DESCRIPTION OF THE TASK:
Could you retype the listing beneath, keeping each line exactly as it is?

*** RECORDS FOR THIS EXERCISE Section Begins ***

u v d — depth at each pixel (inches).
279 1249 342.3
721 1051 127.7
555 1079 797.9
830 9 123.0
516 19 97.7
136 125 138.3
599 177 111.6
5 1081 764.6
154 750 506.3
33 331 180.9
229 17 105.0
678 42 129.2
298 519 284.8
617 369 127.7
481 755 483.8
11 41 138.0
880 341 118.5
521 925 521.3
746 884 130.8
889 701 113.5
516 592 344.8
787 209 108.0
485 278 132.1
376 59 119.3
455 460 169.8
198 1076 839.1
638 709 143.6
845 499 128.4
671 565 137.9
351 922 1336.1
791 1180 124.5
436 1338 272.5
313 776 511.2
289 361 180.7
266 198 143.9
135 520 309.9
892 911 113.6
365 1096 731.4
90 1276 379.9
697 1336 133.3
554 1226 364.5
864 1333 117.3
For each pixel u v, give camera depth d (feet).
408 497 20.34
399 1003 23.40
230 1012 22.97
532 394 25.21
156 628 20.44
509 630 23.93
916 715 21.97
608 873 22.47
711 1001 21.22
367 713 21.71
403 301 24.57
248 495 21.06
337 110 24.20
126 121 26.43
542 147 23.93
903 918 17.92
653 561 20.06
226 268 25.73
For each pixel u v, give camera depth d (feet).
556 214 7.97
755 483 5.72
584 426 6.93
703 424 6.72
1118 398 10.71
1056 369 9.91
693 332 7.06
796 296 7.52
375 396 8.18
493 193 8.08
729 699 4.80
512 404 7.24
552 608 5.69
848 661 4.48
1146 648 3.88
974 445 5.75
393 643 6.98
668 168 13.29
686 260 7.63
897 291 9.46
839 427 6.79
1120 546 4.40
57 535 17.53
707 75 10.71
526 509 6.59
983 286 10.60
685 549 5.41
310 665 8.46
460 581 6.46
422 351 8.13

*** RECORDS FOR THIS EXERCISE Section Ends ***

WRITTEN SOLUTION:
u v d — depth at each pixel (inches).
279 1249 342.3
721 1051 127.7
555 1079 797.9
830 9 123.0
516 19 97.7
136 125 138.3
599 177 111.6
5 1081 764.6
154 750 506.3
33 331 180.9
229 17 105.0
678 42 129.2
298 519 284.8
617 369 127.7
481 755 483.8
11 41 138.0
880 341 118.5
521 925 521.3
746 884 130.8
889 701 113.5
516 592 344.8
787 209 108.0
485 278 132.1
376 59 119.3
455 460 169.8
198 1076 839.1
638 709 143.6
845 499 128.4
671 565 137.9
351 922 1336.1
791 1180 124.5
436 1338 272.5
313 776 511.2
289 361 180.7
266 198 143.9
135 520 309.9
892 911 113.6
365 1096 731.4
90 1276 379.9
697 1336 133.3
554 1226 364.5
864 1333 117.3
For each pixel u v, give camera depth d (feet).
408 497 20.34
399 1003 23.40
230 1012 22.97
532 394 25.21
156 628 20.44
509 630 23.93
916 715 21.97
608 873 22.47
711 1001 21.22
367 713 21.71
403 301 24.57
248 495 21.06
337 110 24.20
126 121 26.43
542 147 23.93
903 918 17.92
653 561 20.06
226 268 25.73
For each pixel u v, give camera depth d (feet).
556 214 7.97
755 483 5.72
584 426 6.93
703 424 6.72
1118 398 10.71
1056 369 9.91
693 332 7.06
796 296 7.52
375 396 8.18
493 193 8.08
729 699 4.80
512 404 7.24
552 608 5.69
848 661 4.48
1146 648 3.88
974 445 5.75
393 643 6.98
668 168 13.29
686 260 7.63
897 291 9.46
839 427 6.79
1120 546 4.40
57 535 17.53
707 75 10.71
526 509 6.59
983 286 10.60
685 549 5.41
310 665 8.46
460 581 6.46
422 351 8.13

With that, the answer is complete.